# Scope For AR-10



## AUSTEX50 (Feb 28, 2013)

I have a BRO AR-10 I want to buy a scope for I have been looking at EOTech 512 or 518 what do yall think of them and is their something better in that price range main use Deer hunting?


----------



## dwilliams35 (Oct 8, 2006)

What distance shots are we talking about?


----------



## Jungle_Jim (Nov 16, 2007)

Eotech just got the **** sued out of them. They were failing at a tremendous rate in the military. It is so bad that Eotech is gving people that bought them refunds. Don't buy an Eotech...

http://www.thefirearmblog.com/blog/2015/11/24/u-s-government-sues-l3-coms-eotech-for-fraud/


----------



## Lsube0555 (Dec 10, 2012)

I wouldn't buy a eotech type sight to hunt deer with sure people do it and you can buy an additional a magnifier but still not as good as a scope, I have a Nikon m308 on mine does the job very well. But I guess if your only shooting 25 yards or so a holo sight will work.


----------



## AUSTEX50 (Feb 28, 2013)

*AR 10 Scope*

I looked at that scope last weekend and wanted to but it the only one they had in stock was the display I left it at the store...Thanks ill find one this am.


----------



## DIHLON (Nov 15, 2009)

Lsube0555 said:


> I wouldn't buy a eotech type sight to hunt deer with sure people do it and you can buy an additional a magnifier but still not as good as a scope, I have a Nikon m308 on mine does the job very well. But I guess if your only shooting 25 yards or so a holo sight will work.


X2. Get a rifle scope. I have 3-9x40 on my M&P 10, and I want more magnification than that.


----------



## MrG (Apr 10, 2005)

My Windham had a Zeiss Terra 3-9 on it when I bought it. No complaints.


----------



## muney pit (Mar 24, 2014)

I ran one of my aimpoints on a lr308 for awhile as a pig gun. Worked great for anything under 200. Depends on the use and range i think. Those 1-8's sure look nice. Been thinking of buying one for awhile but to many pots in the fire now


----------



## czman (Aug 11, 2015)

1x6 or 1x8 or 2x8 for pigs n deer out to 200yrds


----------



## cajunautoxer (Aug 10, 2011)

I'd say for under $500 I'd suggest a Burris 1.5-6x with a Aero light weight mount.


----------



## Chase4556 (Aug 26, 2008)

Lsube0555 said:


> I have a Nikon m308 on mine does the job very well. But I guess if your only shooting 25 yards or so a holo sight will work.


Bingo. My buddy has the M308 on his AR10, and for the price it is a darn good scope. The turrets are pretty spot on as well after we zeroed it at 100yds. After we range the target, and dial it in on the scope, it usually hits within an inch. We have not tested it past 350yds though.


----------



## Texas T (May 21, 2004)

Trijicon ACOG No batteries required, range markings set up for military loads


----------



## Flyinnuts (Feb 11, 2015)

Just mounted a Vortex Optic PST 2.5-10 FFP on my LT PredatOBR 7.62. It comes in MOA and MRAD versions. Clear glass, good eye relief, turret adjustments are great, lighted reticle, sub tensions are handy for ranging/wind and good to 300+ yds(my personal limit for this round). $800 from online retailers. Run Aimpoint M4s on ar15s....without magnification that red dot gets pretty big past 100 yards.

_ _ _ _ _ _ _

● Task set
a: Reproduce the portion of the AR-10 scope thread from "## Flyinnuts (Feb" up to and including "past 100 yards.".
b: Translate this sentence from the AR-10 scope thread into Spanish: "I have 3-9x40 on my M&P 10, and I want more magnification than that."

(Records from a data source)

_ _ _ _ _ _ _

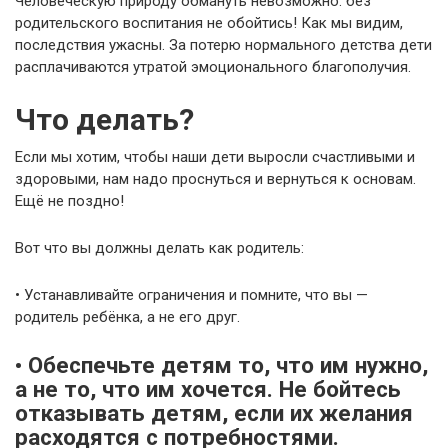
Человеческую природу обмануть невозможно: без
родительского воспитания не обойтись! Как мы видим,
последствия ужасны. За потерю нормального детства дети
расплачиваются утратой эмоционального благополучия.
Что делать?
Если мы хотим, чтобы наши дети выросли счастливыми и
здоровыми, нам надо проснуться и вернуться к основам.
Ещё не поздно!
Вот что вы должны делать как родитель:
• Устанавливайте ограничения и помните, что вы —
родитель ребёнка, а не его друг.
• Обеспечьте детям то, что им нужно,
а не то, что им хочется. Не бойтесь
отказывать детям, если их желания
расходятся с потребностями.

_ _ _ _ _ _ _

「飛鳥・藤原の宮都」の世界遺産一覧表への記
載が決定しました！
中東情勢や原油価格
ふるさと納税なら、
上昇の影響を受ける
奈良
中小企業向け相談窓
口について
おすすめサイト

_ _ _ _ _ _ _

● Responses to the exercise
a:
## Flyinnuts (Feb 11, 2015)

Just mounted a Vortex Optic PST 2.5-10 FFP on my LT PredatOBR 7.62. It comes in MOA and MRAD versions. Clear glass, good eye relief, turret adjustments are great, lighted reticle, sub tensions are handy for ranging/wind and good to 300+ yds(my personal limit for this round). $800 from online retailers. Run Aimpoint M4s on ar15s....without magnification that red dot gets pretty big past 100 yards.

b: Tengo un 3-9x40 en mi M&P 10, y quiero más aumento que eso.